**Information shown:**
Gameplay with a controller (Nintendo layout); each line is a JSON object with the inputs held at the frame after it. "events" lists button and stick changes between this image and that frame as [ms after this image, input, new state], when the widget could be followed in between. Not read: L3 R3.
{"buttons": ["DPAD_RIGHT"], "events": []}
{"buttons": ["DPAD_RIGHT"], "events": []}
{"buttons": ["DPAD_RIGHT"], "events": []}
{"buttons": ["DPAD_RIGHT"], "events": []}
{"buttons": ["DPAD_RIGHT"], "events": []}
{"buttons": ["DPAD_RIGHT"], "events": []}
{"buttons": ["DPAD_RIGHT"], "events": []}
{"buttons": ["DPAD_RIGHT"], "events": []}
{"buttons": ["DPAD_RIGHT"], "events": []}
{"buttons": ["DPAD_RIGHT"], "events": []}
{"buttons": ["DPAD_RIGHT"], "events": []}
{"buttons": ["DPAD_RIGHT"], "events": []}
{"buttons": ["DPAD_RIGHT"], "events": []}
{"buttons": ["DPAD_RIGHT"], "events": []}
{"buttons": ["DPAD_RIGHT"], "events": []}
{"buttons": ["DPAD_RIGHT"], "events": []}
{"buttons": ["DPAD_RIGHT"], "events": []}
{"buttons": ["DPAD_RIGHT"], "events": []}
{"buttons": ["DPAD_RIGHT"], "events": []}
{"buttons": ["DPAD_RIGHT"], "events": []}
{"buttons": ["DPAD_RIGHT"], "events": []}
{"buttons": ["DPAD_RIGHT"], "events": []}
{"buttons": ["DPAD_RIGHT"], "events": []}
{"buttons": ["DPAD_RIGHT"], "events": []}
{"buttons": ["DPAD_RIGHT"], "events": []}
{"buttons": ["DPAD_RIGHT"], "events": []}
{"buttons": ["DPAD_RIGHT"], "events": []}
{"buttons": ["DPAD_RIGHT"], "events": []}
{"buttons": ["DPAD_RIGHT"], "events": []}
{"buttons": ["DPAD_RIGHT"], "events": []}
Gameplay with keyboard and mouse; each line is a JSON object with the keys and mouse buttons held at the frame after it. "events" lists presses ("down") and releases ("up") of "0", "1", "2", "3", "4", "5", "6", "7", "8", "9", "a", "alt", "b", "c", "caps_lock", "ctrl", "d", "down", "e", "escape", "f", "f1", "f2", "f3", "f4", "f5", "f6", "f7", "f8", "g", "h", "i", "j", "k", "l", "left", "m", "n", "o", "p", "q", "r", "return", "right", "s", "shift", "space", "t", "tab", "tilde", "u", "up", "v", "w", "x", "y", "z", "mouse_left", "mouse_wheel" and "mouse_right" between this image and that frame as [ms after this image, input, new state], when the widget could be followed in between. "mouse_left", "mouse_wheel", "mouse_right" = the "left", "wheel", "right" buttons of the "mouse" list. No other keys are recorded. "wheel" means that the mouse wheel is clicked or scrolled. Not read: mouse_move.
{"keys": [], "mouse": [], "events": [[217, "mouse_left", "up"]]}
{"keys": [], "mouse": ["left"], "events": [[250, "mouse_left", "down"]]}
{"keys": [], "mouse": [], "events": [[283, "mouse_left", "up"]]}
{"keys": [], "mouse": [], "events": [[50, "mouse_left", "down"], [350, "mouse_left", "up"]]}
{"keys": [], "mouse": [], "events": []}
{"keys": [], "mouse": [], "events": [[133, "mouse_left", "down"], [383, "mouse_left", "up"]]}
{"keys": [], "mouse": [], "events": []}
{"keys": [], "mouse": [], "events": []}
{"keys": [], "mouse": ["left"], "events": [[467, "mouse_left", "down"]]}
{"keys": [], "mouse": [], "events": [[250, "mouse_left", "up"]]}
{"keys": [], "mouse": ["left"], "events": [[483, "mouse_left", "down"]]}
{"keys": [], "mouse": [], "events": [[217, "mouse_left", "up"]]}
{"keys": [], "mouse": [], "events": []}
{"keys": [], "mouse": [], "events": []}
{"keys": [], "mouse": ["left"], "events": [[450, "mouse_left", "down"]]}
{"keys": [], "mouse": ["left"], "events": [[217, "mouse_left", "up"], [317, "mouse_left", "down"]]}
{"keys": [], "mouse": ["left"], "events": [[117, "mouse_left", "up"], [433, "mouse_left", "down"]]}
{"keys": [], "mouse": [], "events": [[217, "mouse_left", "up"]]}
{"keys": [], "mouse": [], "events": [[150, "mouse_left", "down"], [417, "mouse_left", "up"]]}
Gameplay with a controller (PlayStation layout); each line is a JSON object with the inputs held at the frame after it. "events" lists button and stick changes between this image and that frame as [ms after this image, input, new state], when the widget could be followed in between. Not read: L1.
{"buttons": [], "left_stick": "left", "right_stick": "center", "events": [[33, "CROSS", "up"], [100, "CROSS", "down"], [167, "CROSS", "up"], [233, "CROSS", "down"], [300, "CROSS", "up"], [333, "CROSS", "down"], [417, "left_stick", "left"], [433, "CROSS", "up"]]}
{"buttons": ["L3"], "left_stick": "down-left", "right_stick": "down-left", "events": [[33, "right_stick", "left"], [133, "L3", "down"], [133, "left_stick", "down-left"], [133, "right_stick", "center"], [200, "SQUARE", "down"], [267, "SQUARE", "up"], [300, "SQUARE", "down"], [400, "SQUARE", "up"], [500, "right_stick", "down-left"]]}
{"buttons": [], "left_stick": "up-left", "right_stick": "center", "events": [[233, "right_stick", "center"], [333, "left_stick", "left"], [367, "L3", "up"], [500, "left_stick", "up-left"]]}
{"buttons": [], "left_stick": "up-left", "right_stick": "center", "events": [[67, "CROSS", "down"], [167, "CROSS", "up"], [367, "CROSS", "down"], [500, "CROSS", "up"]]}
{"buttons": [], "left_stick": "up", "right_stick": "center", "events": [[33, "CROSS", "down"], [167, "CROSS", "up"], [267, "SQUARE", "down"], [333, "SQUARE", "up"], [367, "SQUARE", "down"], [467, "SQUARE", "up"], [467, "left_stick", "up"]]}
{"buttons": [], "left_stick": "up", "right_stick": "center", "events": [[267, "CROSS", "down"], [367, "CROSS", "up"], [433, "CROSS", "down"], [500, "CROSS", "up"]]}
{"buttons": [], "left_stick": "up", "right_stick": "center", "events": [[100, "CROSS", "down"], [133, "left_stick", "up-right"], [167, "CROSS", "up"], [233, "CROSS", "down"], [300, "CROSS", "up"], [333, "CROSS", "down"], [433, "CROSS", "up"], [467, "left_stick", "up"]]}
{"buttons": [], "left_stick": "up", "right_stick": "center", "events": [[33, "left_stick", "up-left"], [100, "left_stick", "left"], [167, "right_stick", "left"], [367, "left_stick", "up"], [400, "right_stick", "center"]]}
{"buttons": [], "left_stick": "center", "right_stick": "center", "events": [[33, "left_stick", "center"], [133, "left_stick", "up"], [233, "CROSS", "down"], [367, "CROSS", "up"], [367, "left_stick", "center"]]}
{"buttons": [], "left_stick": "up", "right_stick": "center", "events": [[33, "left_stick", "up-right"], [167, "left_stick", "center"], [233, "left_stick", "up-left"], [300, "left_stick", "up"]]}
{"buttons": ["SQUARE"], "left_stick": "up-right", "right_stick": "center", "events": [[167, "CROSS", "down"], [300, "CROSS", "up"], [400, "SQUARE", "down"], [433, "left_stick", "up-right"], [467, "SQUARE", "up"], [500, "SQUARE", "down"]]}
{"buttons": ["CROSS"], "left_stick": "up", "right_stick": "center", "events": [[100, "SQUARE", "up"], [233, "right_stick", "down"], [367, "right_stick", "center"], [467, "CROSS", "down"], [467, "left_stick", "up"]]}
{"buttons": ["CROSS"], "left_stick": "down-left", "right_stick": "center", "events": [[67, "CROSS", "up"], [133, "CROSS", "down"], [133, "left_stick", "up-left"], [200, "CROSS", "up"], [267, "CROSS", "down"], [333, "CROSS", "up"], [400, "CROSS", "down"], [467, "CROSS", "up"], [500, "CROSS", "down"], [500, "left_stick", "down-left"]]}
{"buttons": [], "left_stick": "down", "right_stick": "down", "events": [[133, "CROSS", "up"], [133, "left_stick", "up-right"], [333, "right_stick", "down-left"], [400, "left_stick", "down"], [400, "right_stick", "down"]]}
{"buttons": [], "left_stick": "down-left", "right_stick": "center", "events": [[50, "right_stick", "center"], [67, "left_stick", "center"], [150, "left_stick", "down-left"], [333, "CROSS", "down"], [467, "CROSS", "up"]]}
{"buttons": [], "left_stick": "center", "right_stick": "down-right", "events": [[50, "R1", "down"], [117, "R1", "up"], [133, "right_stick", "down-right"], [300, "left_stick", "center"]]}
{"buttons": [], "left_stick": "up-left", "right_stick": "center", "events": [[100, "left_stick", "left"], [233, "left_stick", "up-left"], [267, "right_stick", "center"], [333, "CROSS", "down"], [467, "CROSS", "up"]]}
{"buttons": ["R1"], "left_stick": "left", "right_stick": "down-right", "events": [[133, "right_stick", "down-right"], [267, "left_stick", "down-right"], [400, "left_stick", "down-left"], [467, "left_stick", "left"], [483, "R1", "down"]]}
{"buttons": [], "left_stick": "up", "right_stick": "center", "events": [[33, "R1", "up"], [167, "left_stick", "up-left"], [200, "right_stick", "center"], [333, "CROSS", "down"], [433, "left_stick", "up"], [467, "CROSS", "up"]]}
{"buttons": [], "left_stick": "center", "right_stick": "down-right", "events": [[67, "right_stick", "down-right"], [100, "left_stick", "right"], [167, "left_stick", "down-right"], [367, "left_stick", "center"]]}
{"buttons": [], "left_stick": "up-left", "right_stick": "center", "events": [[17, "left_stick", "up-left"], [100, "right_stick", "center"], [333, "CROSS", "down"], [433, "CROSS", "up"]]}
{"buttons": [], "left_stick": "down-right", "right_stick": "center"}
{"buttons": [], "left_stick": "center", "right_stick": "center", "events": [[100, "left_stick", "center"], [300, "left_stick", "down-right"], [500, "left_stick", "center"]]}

**What the task requires:** Search the data above for "controller" and copy every line where it turns up.

**Exercise output:**
Gameplay with a controller (Nintendo layout); each line is a JSON object with the inputs held at the frame after it. "events" lists button and stick changes between this image and that frame as [ms after this image, input, new state], when the widget could be followed in between. Not read: L3 R3.
Gameplay with a controller (PlayStation layout); each line is a JSON object with the inputs held at the frame after it. "events" lists button and stick changes between this image and that frame as [ms after this image, input, new state], when the widget could be followed in between. Not read: L1.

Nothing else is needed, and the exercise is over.